People sharing documents with spreadsheets in them can revert or ‘like’ changes just as they can with the documents themselves, while Taylor said that with 400 functions, Quip Spreadsheets is not the basic version of Excel some may expect.

"That’s more [functionality] than Google Spreadsheets," he said. "It’s a pretty compelling experience. We’re very excited about going in the opposite direction of the legacy productivity suites. It’s a really integrated approach."

Microsoft’s Office 365 allows people to use Word and Excel on up to five tablets and up to five PCs or Macs on its Home subscription, but Taylor believes Quip has the upper hand because of the ability to include everything on one app.

Meanwhile, other collaboration tools like Huddle have scored some big enterprise wins, including children’s charity Barnardo’s, engineering consultancy WSP and tax advisors Grant Thornton.

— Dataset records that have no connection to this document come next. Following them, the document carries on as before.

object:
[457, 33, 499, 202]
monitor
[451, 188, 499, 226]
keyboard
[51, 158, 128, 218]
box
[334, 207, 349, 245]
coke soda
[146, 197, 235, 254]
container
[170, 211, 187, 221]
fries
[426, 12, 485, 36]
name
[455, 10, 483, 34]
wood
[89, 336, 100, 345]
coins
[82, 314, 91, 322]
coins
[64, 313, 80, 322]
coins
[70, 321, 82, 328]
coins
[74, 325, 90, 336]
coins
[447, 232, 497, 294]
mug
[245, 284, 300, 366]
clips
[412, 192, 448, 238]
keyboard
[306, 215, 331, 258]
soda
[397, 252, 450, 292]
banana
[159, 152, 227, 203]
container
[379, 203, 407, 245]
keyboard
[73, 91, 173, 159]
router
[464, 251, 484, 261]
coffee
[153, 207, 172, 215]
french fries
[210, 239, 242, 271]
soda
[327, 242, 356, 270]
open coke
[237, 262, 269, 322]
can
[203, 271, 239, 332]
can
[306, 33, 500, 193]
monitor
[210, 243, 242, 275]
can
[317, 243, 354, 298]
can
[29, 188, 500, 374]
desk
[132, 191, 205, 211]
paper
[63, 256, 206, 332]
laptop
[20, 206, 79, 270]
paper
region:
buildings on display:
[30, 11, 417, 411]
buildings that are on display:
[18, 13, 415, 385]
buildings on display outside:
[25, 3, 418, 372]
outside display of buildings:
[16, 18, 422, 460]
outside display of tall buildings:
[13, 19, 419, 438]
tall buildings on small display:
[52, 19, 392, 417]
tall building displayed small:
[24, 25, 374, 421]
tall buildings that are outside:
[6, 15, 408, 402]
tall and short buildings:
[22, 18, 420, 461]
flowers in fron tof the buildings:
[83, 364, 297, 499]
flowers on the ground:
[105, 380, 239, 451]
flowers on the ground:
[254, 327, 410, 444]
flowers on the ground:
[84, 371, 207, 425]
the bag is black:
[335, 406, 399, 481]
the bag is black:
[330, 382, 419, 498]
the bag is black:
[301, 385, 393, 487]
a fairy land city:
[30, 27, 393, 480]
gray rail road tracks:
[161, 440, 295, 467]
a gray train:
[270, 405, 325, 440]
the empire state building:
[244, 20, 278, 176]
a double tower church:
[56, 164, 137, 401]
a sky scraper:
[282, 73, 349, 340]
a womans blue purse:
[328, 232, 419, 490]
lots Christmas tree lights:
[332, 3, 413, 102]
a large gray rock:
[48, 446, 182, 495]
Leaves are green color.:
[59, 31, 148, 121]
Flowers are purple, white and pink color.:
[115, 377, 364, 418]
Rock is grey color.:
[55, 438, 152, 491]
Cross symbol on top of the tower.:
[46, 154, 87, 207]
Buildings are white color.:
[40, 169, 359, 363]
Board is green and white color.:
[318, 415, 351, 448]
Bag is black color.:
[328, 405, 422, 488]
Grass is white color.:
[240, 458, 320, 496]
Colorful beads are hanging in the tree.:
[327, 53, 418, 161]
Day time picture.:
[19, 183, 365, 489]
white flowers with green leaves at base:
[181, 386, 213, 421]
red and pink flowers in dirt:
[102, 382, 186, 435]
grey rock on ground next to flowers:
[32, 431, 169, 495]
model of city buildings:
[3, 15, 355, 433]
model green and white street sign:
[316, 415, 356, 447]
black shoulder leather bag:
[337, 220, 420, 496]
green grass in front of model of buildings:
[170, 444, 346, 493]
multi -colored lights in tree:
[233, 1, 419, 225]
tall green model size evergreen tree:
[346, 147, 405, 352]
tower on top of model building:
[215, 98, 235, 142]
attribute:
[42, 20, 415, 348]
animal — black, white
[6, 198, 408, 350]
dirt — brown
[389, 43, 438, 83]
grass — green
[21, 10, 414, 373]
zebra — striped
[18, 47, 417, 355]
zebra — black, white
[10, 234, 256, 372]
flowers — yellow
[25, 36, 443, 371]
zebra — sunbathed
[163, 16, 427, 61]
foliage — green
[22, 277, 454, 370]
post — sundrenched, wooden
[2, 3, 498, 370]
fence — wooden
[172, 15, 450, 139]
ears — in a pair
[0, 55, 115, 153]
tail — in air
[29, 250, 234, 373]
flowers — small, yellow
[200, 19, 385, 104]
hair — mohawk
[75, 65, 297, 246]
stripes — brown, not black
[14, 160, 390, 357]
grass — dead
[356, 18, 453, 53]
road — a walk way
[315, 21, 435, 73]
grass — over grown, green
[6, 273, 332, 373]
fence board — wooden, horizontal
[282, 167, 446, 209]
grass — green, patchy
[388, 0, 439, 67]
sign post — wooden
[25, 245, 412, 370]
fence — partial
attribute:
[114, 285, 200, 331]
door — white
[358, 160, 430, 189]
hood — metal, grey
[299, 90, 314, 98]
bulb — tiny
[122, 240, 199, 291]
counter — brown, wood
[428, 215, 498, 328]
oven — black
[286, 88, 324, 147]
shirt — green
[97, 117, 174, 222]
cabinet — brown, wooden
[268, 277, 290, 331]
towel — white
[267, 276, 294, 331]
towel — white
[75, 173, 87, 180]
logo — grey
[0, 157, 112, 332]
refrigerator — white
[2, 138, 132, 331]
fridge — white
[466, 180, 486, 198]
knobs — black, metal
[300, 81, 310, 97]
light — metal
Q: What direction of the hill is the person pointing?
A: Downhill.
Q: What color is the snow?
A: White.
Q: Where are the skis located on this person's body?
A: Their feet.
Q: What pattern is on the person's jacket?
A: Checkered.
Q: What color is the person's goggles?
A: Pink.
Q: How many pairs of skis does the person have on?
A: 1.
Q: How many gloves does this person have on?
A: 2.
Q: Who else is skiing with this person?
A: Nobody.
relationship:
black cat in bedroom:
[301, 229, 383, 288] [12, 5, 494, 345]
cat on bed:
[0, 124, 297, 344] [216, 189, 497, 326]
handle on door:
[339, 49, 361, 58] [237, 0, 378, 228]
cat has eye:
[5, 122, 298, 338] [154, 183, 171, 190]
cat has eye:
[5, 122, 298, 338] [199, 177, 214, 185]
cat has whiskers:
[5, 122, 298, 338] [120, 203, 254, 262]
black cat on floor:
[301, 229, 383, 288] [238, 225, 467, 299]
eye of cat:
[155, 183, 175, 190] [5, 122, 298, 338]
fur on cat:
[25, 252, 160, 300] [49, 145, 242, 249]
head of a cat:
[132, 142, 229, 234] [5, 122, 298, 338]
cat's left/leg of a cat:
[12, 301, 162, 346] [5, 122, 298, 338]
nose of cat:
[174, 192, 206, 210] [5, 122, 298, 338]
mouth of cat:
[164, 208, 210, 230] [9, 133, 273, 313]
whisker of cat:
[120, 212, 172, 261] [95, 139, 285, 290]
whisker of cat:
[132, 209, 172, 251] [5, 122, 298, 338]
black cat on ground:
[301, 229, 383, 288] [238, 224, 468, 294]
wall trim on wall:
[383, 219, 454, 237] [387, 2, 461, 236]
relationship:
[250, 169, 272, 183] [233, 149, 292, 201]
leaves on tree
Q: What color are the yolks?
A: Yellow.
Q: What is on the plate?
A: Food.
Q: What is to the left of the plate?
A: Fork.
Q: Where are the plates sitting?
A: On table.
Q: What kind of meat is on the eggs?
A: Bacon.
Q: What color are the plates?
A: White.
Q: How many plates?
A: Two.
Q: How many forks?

But Taylor points to the functionality of Quip Spreadsheets, and acknowledges Quip is chasing a different customer to hardcore Excel users – while boasting 10,000 companies as customers of the app, more than half of whom are outside the US.

"I don’t think we will get financial kinds of companies to switch from Excel," he admitted. "It is a very sophisticated product. But there’s plenty of customers who use spreadsheets to get their jobs done and I fully believe this will be attractive to those customers.

"They need the power of spreadsheets but [a complex spreadsheet] is not the end goal."

He is aiming it at professionals who would use data in a spreadsheet in presentations and to support their research findings, rather than accountants and finance powerhouses for whom Excel is king.

Quip Spreadsheets can do much of the cell-by-cell maths that Excel does, with the added bonus of updating any figure in the word document when someone changes the corresponding figure present in the spreadsheet.

The company has also introduced ‘Integrations’, a tool that allows users to connect to hundreds of other products and apps like Twitter and Dropbox, getting messages about relevant activity on their accounts elsewhere when they add one such integration.

These messages can be added to a group chat or a document, and a whole team can share, interact, and discuss the messages together.

"We hope to be the number one collaboration tool within companies," said Taylor, adding the half dozen firms trialling the Spreadsheets tool have "loved it".

Quip Spreadsheets will be integrated into the overall Quip app, which is free to use for consumers and costs $12 per user per month for businesses.